Comme l’exemple de l’article le montre, une ferme bien organisée peut produire plus sur une petite surface qu’une grande ferme mal optimisée. L’organisation permet d’optimiser l’utilisation de l’espace, de planifier précisément les cycles de production et d’éviter les pertes de temps et de ressources.

Comment standardiser ma production pour mieux gérer mes volumes ?

Standardiser signifie utiliser des unités de production fixes (par exemple, des étagères de même dimension contenant un nombre défini de sacs). Cela permet de :

  • Prévoir précisément la quantité de substrat et de mycélium nécessaire.
  • Optimiser le remplissage des pasteurisateurs et des incubateurs.
  • Faciliter la gestion des récoltes et des stocks.

Comment calculer ma capacité maximale de production ?

En définissant tes unités de production (ex. : une étagère contenant 36 sacs de substrat) et en les reliant aux capacités de tes équipements :

  • Chambre d’incubation : Combien d’unités peuvent être stockées en même temps ?
  • Chambre de fructification : Quelle est la capacité maximale en production simultanée ?
  • Pasteurisateur : Combien d’unités peut-il traiter par cycle ?
    👉 Une fois ces paramètres définis, tu peux établir un planning précis de production.

Comment optimiser la gestion du mycélium sur grain pour éviter les pertes ?

Une mauvaise gestion du mycélium peut ralentir toute la production. Pour l’optimiser :

  • Anticiper les besoins en fonction du nombre d’unités de production.
  • Éviter le surstockage : produire juste la quantité nécessaire pour limiter les risques de contamination et de vieillissement du mycélium.
  • Standardiser les recettes de substrat pour assurer une colonisation homogène.

Quels sont les pièges à éviter dans la planification de la production ?

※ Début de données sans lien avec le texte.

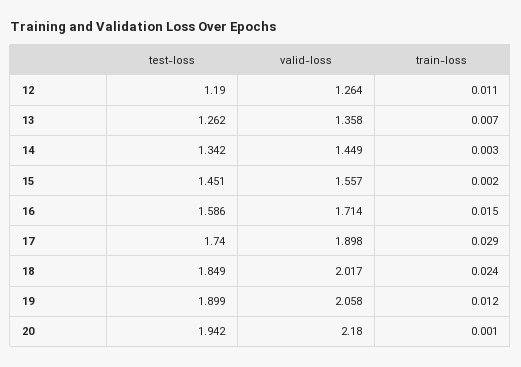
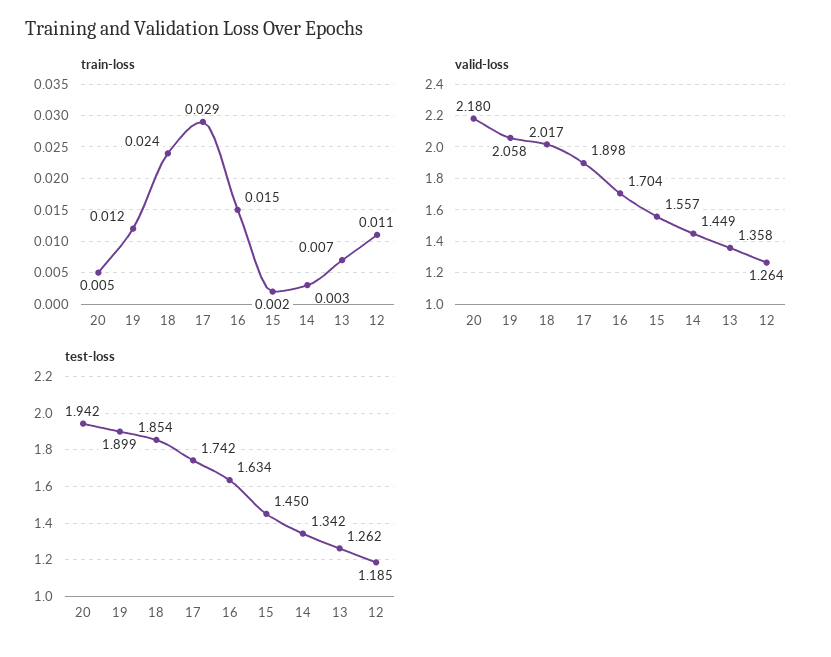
test-loss, 12: 1.19 -> 1.185
test-loss, 15: 1.451 -> 1.45
test-loss, 16: 1.586 -> 1.634
valid-loss, 16: 1.714 -> 1.704
test-loss, 17: 1.74 -> 1.742
test-loss, 18: 1.849 -> 1.854
train-loss, 20: 0.001 -> 0.005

  • Ne pas connaître le cycle exact de ses champignons : chaque espèce a un cycle spécifique, et mal l’anticiper peut créer des goulots d’étranglement.
  • Ne pas calculer ses besoins en substrat et en mycélium : risque de rupture de stock ou de gaspillage.
  • Ne pas prévoir la rotation des cultures : certaines récoltes se font en deux vagues (1ère et 2ème poussée), il faut donc intégrer cela dans le planning.
  • Ne pas suivre ses résultats : sans un suivi précis, impossible d’optimiser les cycles et d’améliorer son rendement.